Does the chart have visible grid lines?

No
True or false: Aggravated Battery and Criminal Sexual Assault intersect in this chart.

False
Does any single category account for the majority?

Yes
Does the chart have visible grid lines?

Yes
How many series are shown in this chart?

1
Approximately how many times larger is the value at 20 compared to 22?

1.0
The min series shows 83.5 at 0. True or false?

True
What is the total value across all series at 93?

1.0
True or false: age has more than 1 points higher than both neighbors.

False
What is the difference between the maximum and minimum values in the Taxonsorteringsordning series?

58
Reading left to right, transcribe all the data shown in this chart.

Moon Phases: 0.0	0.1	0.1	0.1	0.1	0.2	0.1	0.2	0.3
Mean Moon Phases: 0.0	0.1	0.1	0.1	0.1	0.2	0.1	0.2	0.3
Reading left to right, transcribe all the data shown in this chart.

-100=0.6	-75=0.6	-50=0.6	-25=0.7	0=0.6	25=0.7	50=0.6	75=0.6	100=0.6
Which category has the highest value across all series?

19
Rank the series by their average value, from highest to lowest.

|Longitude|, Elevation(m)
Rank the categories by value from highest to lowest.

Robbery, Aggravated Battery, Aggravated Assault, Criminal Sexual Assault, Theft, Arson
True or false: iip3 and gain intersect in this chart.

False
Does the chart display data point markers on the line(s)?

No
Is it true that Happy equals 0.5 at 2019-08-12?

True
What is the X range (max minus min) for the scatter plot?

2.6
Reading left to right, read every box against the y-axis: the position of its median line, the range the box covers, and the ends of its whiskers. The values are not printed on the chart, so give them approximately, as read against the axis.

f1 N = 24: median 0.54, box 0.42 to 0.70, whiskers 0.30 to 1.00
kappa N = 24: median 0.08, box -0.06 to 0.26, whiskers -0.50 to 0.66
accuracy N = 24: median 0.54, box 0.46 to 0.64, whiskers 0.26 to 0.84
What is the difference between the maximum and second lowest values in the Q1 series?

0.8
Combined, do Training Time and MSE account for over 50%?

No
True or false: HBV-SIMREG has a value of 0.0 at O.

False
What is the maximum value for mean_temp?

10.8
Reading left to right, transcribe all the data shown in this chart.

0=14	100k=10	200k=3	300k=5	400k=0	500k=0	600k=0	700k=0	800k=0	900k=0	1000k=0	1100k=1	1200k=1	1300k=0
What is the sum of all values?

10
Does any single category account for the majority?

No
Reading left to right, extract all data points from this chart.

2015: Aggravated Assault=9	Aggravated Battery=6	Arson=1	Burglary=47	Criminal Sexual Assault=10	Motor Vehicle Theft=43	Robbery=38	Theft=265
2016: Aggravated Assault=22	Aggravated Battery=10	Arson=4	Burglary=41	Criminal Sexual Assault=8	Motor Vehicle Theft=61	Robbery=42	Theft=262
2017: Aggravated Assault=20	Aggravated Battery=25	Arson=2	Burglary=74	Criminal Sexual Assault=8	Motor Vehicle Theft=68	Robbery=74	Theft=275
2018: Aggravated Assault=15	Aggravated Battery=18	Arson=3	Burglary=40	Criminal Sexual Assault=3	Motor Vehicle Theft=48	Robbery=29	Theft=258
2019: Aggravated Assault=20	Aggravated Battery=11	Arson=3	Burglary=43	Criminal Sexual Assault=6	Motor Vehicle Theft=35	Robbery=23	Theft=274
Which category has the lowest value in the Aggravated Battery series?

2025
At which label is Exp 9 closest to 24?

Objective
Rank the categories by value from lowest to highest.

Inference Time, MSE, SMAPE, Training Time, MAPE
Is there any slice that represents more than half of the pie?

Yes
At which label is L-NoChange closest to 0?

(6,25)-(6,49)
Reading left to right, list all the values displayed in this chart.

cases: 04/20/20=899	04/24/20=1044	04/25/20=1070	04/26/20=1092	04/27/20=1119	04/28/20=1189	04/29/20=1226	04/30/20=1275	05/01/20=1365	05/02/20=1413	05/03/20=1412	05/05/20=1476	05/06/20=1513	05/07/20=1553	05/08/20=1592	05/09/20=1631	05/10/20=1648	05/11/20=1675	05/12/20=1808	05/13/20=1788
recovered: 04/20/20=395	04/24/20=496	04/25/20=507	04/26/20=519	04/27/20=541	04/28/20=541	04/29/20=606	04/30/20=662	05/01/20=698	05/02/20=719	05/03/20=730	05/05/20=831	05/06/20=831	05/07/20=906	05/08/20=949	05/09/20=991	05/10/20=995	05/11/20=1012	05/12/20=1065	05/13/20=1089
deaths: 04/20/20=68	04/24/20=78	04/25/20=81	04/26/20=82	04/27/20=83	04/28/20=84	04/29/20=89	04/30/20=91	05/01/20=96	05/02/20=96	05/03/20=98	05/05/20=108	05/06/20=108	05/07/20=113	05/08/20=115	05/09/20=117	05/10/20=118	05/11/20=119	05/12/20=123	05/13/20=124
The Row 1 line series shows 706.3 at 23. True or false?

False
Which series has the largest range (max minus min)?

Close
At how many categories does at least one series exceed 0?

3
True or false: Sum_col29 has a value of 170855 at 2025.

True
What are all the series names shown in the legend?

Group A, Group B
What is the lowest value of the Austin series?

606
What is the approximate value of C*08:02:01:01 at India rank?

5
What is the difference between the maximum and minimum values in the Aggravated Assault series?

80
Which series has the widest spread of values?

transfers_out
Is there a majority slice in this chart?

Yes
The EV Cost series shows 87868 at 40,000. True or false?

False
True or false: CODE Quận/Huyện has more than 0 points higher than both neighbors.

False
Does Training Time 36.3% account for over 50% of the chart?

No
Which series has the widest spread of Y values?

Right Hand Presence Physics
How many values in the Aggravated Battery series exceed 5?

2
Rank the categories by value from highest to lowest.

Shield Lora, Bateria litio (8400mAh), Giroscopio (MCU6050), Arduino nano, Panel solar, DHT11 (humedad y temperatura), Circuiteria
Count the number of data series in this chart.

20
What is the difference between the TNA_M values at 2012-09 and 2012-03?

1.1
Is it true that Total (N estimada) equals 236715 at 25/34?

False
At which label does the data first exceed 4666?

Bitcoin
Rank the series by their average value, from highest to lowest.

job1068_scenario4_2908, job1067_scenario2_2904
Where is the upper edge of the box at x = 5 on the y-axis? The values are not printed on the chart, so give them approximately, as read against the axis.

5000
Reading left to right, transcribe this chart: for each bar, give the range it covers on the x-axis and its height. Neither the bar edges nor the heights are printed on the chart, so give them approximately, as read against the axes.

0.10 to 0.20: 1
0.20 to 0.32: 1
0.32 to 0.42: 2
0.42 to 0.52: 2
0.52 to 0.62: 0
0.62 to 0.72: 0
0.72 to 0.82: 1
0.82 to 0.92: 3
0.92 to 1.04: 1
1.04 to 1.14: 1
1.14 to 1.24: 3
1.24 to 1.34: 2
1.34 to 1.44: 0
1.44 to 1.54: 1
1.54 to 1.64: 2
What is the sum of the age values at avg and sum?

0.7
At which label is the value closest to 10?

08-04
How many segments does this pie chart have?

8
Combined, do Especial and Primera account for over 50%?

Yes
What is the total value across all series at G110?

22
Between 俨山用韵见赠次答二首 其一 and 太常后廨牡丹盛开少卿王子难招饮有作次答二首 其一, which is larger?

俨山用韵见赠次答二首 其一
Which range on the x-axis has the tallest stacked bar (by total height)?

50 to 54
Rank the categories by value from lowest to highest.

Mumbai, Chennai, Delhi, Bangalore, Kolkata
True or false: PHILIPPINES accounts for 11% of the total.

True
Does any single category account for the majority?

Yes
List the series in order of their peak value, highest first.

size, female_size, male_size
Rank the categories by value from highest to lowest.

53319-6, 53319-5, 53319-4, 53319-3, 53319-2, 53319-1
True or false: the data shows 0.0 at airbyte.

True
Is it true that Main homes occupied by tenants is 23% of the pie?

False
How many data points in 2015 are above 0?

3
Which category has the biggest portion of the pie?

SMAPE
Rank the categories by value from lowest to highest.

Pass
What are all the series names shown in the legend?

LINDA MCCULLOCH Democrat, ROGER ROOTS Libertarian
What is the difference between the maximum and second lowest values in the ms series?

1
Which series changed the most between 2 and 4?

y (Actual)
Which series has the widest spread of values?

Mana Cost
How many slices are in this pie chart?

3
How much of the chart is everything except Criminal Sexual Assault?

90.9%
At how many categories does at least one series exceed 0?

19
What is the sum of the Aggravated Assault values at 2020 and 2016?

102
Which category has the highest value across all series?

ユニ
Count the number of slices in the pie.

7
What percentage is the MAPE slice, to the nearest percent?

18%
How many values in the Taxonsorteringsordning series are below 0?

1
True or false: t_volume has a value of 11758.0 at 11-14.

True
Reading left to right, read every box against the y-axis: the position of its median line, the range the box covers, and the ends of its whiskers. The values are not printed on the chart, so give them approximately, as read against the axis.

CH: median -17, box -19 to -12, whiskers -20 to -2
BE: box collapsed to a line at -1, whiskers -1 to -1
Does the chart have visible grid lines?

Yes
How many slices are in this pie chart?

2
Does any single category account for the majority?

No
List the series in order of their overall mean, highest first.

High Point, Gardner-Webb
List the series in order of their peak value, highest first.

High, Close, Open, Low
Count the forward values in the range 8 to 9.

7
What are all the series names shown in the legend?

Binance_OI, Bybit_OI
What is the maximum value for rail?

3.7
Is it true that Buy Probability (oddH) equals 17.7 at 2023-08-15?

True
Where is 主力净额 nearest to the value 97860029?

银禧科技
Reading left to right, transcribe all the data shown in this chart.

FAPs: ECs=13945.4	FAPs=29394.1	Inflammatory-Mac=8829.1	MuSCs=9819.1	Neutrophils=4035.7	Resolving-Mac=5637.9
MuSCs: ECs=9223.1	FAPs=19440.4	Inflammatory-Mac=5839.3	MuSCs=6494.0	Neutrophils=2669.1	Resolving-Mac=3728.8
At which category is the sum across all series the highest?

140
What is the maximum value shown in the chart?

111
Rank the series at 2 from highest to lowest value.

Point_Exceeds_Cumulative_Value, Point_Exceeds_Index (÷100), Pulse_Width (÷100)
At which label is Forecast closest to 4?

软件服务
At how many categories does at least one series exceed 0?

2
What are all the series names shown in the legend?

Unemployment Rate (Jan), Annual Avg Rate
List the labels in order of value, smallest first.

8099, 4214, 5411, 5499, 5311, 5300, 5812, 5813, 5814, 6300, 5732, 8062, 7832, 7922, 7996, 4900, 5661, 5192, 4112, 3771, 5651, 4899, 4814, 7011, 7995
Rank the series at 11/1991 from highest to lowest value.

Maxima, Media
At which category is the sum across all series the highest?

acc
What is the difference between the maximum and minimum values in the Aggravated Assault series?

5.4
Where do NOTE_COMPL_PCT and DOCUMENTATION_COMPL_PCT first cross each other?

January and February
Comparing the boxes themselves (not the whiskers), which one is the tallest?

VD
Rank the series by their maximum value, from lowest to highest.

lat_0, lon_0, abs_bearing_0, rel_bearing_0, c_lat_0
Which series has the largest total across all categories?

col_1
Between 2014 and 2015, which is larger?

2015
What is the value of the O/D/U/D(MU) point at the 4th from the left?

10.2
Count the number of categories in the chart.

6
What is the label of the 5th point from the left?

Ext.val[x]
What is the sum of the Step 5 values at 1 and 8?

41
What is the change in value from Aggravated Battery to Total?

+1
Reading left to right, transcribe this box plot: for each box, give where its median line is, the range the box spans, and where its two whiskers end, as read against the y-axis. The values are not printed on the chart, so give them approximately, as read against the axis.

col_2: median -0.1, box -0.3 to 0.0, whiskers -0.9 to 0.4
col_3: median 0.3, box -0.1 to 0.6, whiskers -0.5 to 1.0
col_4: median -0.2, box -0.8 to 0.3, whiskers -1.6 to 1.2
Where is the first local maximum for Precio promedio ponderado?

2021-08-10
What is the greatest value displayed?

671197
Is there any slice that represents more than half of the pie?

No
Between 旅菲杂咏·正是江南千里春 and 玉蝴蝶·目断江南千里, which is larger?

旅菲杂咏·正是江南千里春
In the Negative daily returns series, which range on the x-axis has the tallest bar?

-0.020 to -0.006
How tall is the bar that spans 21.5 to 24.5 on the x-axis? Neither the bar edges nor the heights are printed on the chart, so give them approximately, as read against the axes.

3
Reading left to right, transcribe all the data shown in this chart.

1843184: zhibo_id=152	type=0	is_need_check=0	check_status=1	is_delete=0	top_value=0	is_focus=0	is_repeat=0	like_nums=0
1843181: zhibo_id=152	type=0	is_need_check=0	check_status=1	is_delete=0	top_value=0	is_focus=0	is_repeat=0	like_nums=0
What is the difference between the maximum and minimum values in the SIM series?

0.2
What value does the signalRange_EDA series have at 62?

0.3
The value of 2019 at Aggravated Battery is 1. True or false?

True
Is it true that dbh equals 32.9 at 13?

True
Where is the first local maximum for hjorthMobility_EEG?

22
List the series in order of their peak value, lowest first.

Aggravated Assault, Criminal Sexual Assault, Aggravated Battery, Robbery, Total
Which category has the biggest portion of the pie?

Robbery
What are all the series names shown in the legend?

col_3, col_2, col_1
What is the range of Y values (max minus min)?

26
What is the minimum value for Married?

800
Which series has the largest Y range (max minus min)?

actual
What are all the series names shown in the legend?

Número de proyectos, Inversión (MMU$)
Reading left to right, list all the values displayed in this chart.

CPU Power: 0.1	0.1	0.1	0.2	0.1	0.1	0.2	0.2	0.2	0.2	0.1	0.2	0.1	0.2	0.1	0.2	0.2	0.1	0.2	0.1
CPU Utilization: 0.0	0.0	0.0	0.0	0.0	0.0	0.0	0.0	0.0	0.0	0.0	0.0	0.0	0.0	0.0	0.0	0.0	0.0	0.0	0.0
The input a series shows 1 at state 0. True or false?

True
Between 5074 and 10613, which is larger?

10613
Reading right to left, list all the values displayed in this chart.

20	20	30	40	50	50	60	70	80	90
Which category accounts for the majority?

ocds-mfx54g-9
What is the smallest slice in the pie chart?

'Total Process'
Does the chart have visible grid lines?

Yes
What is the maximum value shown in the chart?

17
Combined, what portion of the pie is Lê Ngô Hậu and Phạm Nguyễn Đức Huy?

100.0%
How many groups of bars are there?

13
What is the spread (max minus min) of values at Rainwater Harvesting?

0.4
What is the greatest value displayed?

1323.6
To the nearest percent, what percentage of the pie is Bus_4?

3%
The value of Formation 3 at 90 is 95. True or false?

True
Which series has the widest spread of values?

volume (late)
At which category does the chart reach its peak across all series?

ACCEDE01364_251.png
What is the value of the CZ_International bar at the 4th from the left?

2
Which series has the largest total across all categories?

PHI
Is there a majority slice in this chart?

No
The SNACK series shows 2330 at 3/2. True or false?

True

----

> **Task**
Could you copy out everything in the material, from its first line down through the line containing "Is it true that Happy", word for word?

> **Your response**
Does the chart have visible grid lines?

No
True or false: Aggravated Battery and Criminal Sexual Assault intersect in this chart.

False
Does any single category account for the majority?

Yes
Does the chart have visible grid lines?

Yes
How many series are shown in this chart?

1
Approximately how many times larger is the value at 20 compared to 22?

1.0
The min series shows 83.5 at 0. True or false?

True
What is the total value across all series at 93?

1.0
True or false: age has more than 1 points higher than both neighbors.

False
What is the difference between the maximum and minimum values in the Taxonsorteringsordning series?

58
Reading left to right, transcribe all the data shown in this chart.

Moon Phases: 0.0	0.1	0.1	0.1	0.1	0.2	0.1	0.2	0.3
Mean Moon Phases: 0.0	0.1	0.1	0.1	0.1	0.2	0.1	0.2	0.3
Reading left to right, transcribe all the data shown in this chart.

-100=0.6	-75=0.6	-50=0.6	-25=0.7	0=0.6	25=0.7	50=0.6	75=0.6	100=0.6
Which category has the highest value across all series?

19
Rank the series by their average value, from highest to lowest.

|Longitude|, Elevation(m)
Rank the categories by value from highest to lowest.

Robbery, Aggravated Battery, Aggravated Assault, Criminal Sexual Assault, Theft, Arson
True or false: iip3 and gain intersect in this chart.

False
Does the chart display data point markers on the line(s)?

No
Is it true that Happy equals 0.5 at 2019-08-12?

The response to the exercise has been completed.